» **MATERIAL FOR THIS TASK**
——
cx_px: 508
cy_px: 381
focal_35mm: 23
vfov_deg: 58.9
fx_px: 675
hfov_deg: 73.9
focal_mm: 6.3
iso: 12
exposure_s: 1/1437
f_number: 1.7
——
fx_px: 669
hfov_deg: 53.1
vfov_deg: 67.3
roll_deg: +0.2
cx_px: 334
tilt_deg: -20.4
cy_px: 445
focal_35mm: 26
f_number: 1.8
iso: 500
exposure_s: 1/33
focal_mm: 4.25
——
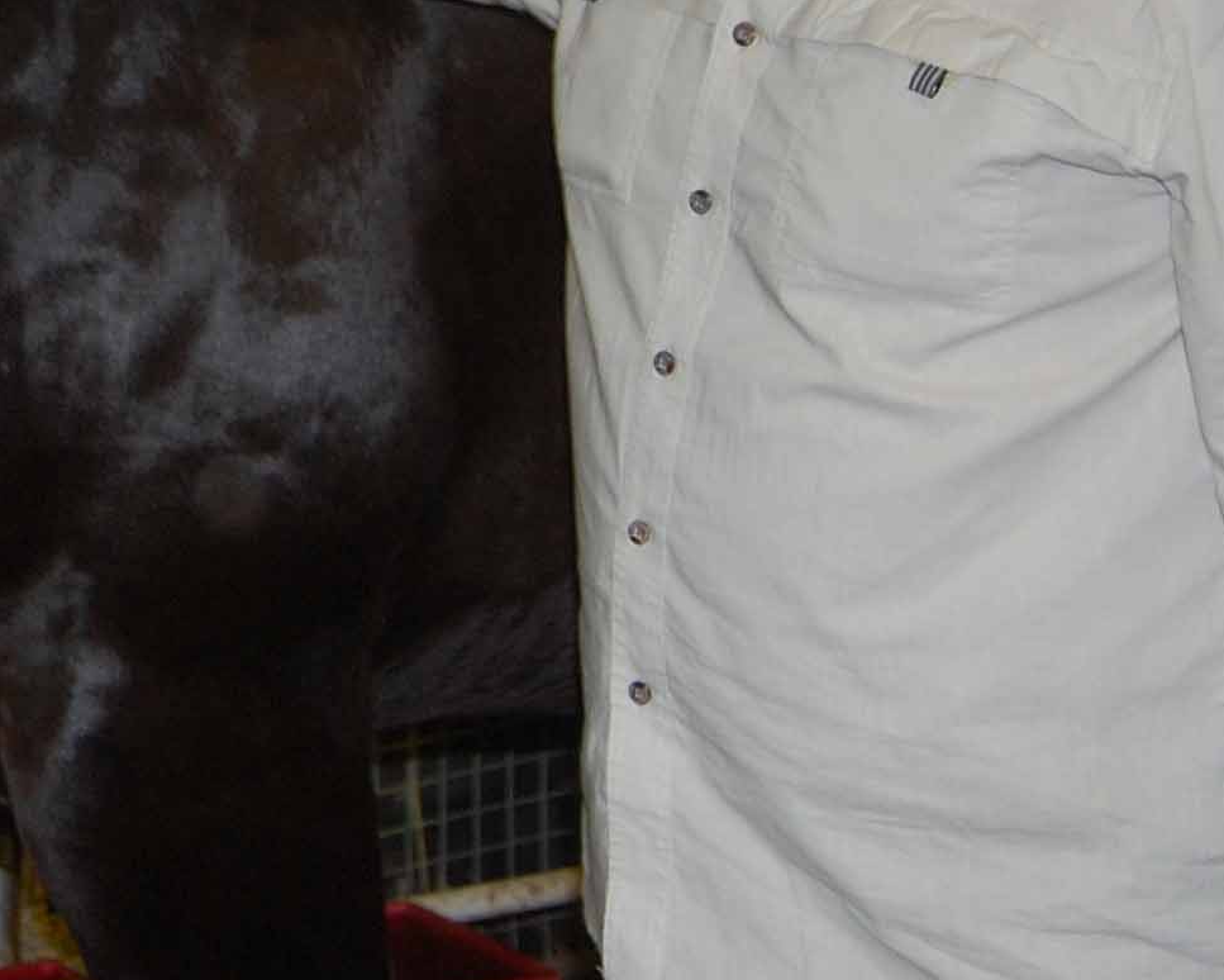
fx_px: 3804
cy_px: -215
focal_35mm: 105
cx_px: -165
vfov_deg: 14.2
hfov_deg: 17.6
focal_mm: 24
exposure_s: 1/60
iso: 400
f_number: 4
——
» **INSTRUCTIONS FOR THE TASK**
The range runs from the line above containing "focal_35mm: 23" to the line containing "f_number: 1.7", inclusive. Restate those lines word for word and no others.

» **ANSWER TO THIS PROBLEM**
focal_35mm: 23
vfov_deg: 58.9
fx_px: 675
hfov_deg: 73.9
focal_mm: 6.3
iso: 12
exposure_s: 1/1437
f_number: 1.7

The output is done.